28%​ – the drop in hospitality sector staff headcount as a result of the pandemic, with 660,000 fewer people​ employed in the industry at the end of 2020 according to analysis by Fourth. 

84% ​– At the hospitality sector’s “lowest ebb” in December, sector sales were down by 84% year-on-year​ according to Kate Nicholls.

£10,000 per month​ – the average cost of keeping a pub closed for a month, according to UKHospitality figures. 

Up to £20,000​ – the amount Chancellor Rishi Sunak said he believed a “typical” pub would pay in annual rent​ during an interview on the BBC’s Andrew Marr Show​ in February 2021.

Between £25,000,001 to £50,000,000​ – the amount claimed​ by JD Wetherspoon and Mitchells & Butlers under the Government’s furlough scheme in 2020. 

46%​ – Fleurets found that the average price​ of a trading freehold pub fell by 34.7% during the Covid-19 pandemic while the average leasehold pub price plummeted by 46%

£746m​ – the loss incurred​ by the UK’s largest pub company, Stonegate, during the 12 months to September 2020.

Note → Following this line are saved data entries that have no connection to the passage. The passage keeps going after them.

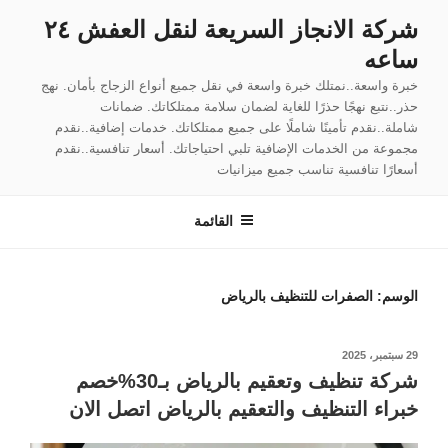
لتجاوز
شركة الانجاز السريعة لنقل العفش ٢٤
لى
ساعه
لمحتوى
خبرة واسعة..نمتلك خبرة واسعة في نقل جميع أنواع الزجاج بأمان. نهج
حذر..نتبع نهجًا حذرًا للغاية لضمان سلامة ممتلكاتك. ضمانات
شاملة..نقدم تأمينًا شاملًا على جميع ممتلكاتك. خدمات إضافية..نقدم
مجموعة من الخدمات الإضافية تلبي احتياجاتك. أسعار تنافسية..نقدم
أسعارًا تنافسية تناسب جميع ميزانيات
القائمة
الوسم:
الصفرات للتنظيف بالرياض
نُشر
29 سبتمبر، 2025
في
شركة تنظيف وتعقيم بالرياض بـ30%خصم
خبراء التنظيف والتعقيم بالرياض اتصل الان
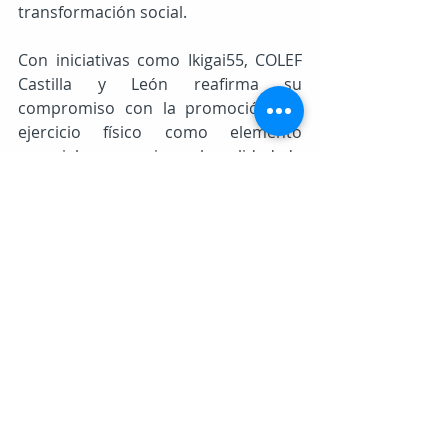
transformación social.
Con iniciativas como Ikigai55, COLEF 
Castilla y León reafirma su 
compromiso con la promoción del 
ejercicio físico como elemento 
esencial para mejorar la calidad de 
vida en el medio rural, al tiempo que 
contribuye a abrir nuevas vías de 
empleo en el ámbito de la actividad 
física y el deporte.
Cuantas más personas estemos 
colegiadas, más se escucharán 
nuestras voces.
Es tu responsabilidad, es tu 
compromiso con la profesión.
Si todavía no te has colegiado, 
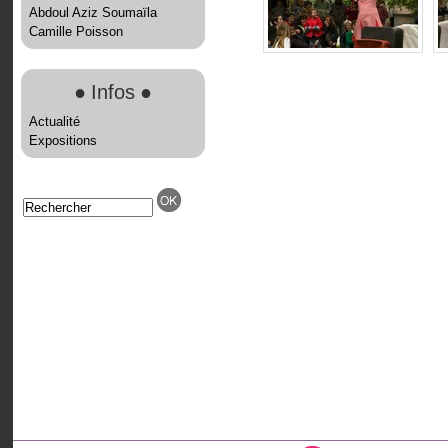
Abdoul Aziz Soumaïla
Camille Poisson
●
Infos
●
Actualité
Expositions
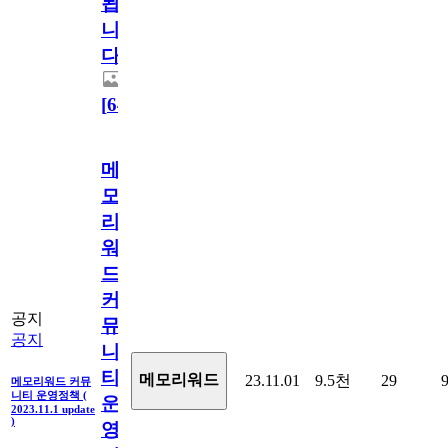
됩
니
다.
[
64
]
메
모
리
워
드
커
공지
뮤
공지
니
티
메모리워드
23.11.01
9.5천
29
메모리워드 커뮤
니티 운영정책 (
운
2023.11.1 update
)
영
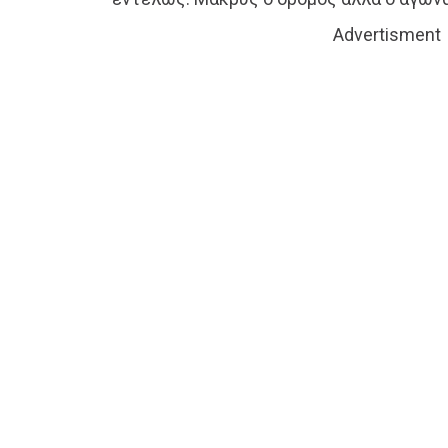
Advertisment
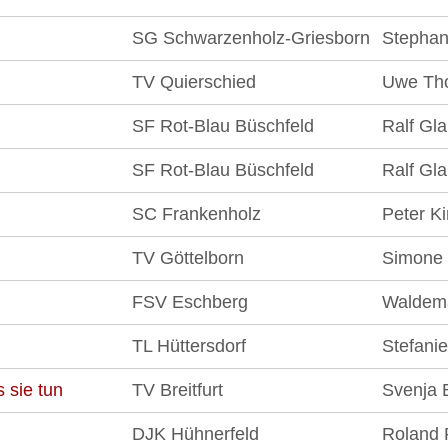
SG Schwarzenholz-Griesborn
Stephan
TV Quierschied
Uwe Th
SF Rot-Blau Büschfeld
Ralf Gl
SF Rot-Blau Büschfeld
Ralf Gl
SC Frankenholz
Peter Ki
TV Göttelborn
Simone
FSV Eschberg
Waldem
TL Hüttersdorf
Stefani
 sie tun
TV Breitfurt
Svenja 
DJK Hühnerfeld
Roland 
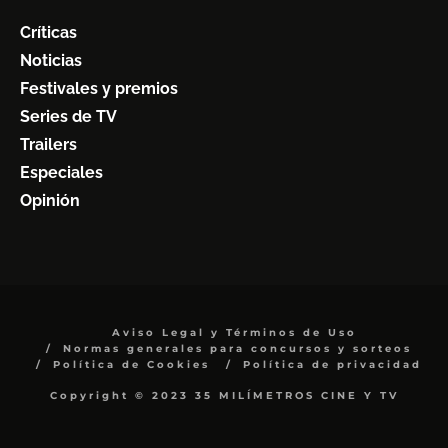
Críticas
Noticias
Festivales y premios
Series de TV
Trailers
Especiales
Opinión
Aviso Legal y Términos de Uso
Normas generales para concursos y sorteos
Política de Cookies
Política de privacidad
Copyright © 2023 35 MILÍMETROS CINE Y TV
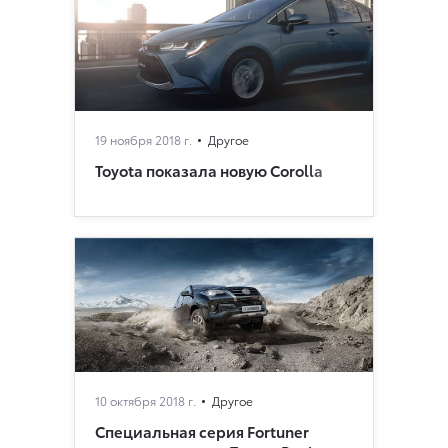
19 ноября 2018 г.
Другое
Toyota показала новую Corolla
10 октября 2018 г.
Другое
Специальная серия Fortuner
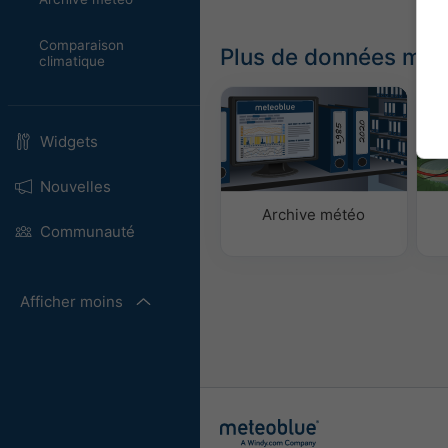
Comparaison
Plus de données mét
climatique
Widgets
Nouvelles
Archive météo
Communauté
Afficher moins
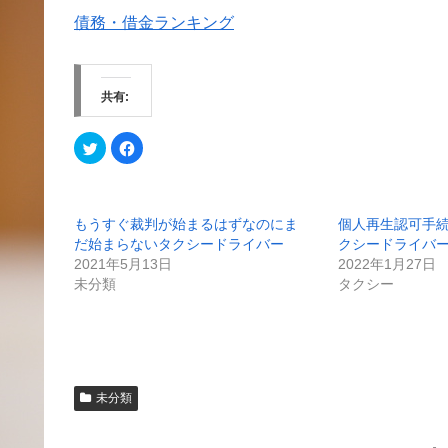
債務・借金ランキング
共有:
ク
F
リ
a
ッ
c
ク
e
し
b
て
o
T
o
もうすぐ裁判が始まるはずなのにま
個人再生認可手
w
k
i
で
だ始まらないタクシードライバー
クシードライバ
t
共
t
有
2021年5月13日
2022年1月27日
e
す
未分類
タクシー
r
る
で
に
共
は
有
ク
(
リ
新
ッ
し
ク
い
し
ウ
て
ィ
く
未分類
ン
だ
ド
さ
ウ
い
で
(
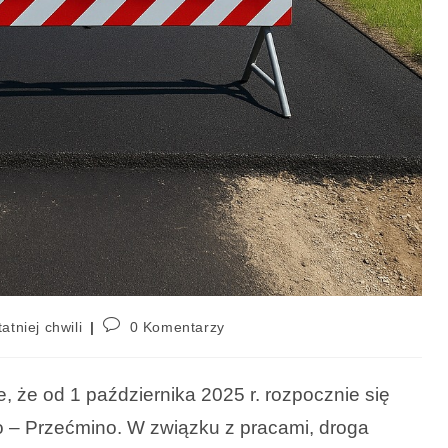
atniej chwili
0 Komentarzy
, że od 1 października 2025 r. rozpocznie się
o – Przećmino. W związku z pracami, droga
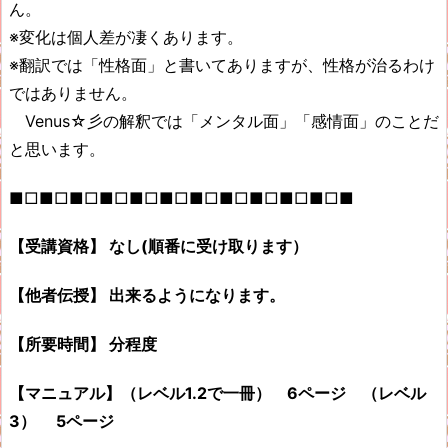
ん。
※変化は個人差が凄くあります。
※翻訳では「性格面」と書いてありますが、性格が治るわけ
ではありません。
Venus☆彡の解釈では「メンタル面」「感情面」のことだ
と思います。
■□■□■□■□■□■□■□■□■□■□■□■
【受講資格】 なし(順番に受け取ります）
【他者伝授】 出来るようになります。
【所要時間】 分程度
【マニュアル】（レベル1.2で一冊） 6ページ （レベル
3） 5ページ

1709​ – the last time the UK economy experienced a larger slump than the 9.9% drop in GDP in 2020 was following the Great Frost of 1709​, when the economy shrank by 13%. 

48%​ – food and beverage service output from venues such as pubs almost halved​ (48%) over the past year according to the Office for National Statistics 

£7m​ – the weekly cash burn​ of pub operator and brewer Greene King during lockdown, according to its CEO Nick Mackenzie. 

£2bn​ – hospitality sector rent debt from 2020​, according to UKHospitality’s Kate Nicholls.  

47%​ – The number of hospitality shifts worked in 2020 was 47% lower than 2019’s overall figure​ – peaking at a 97% drop during the toughest months of the sector’s shutdown, according to Wagestream. 

£112m​ – while Corona remained the world’s most valuable beer brand according to figures from Brand Finance,​£112m dropped off its brand value due to the pandemic.

821 years​ – Figures from hospitality software provider Fourth found that the Government-backed Eat Out to Help Out scheme increased the scheduled hours worked by hospitality staff​ from 12.9m in July to 20.1m in August – an extra 821 years’ worth of extra work. 

£542m​ – According to analysis from S4labour, the online labour-scheduling management system from Catton Hospitality, pubs, bars and restaurants face a collective monthly furlough bill of £542m

228​ – the number of calls made per month, on average, to the Licensed Trade Charity during 2020.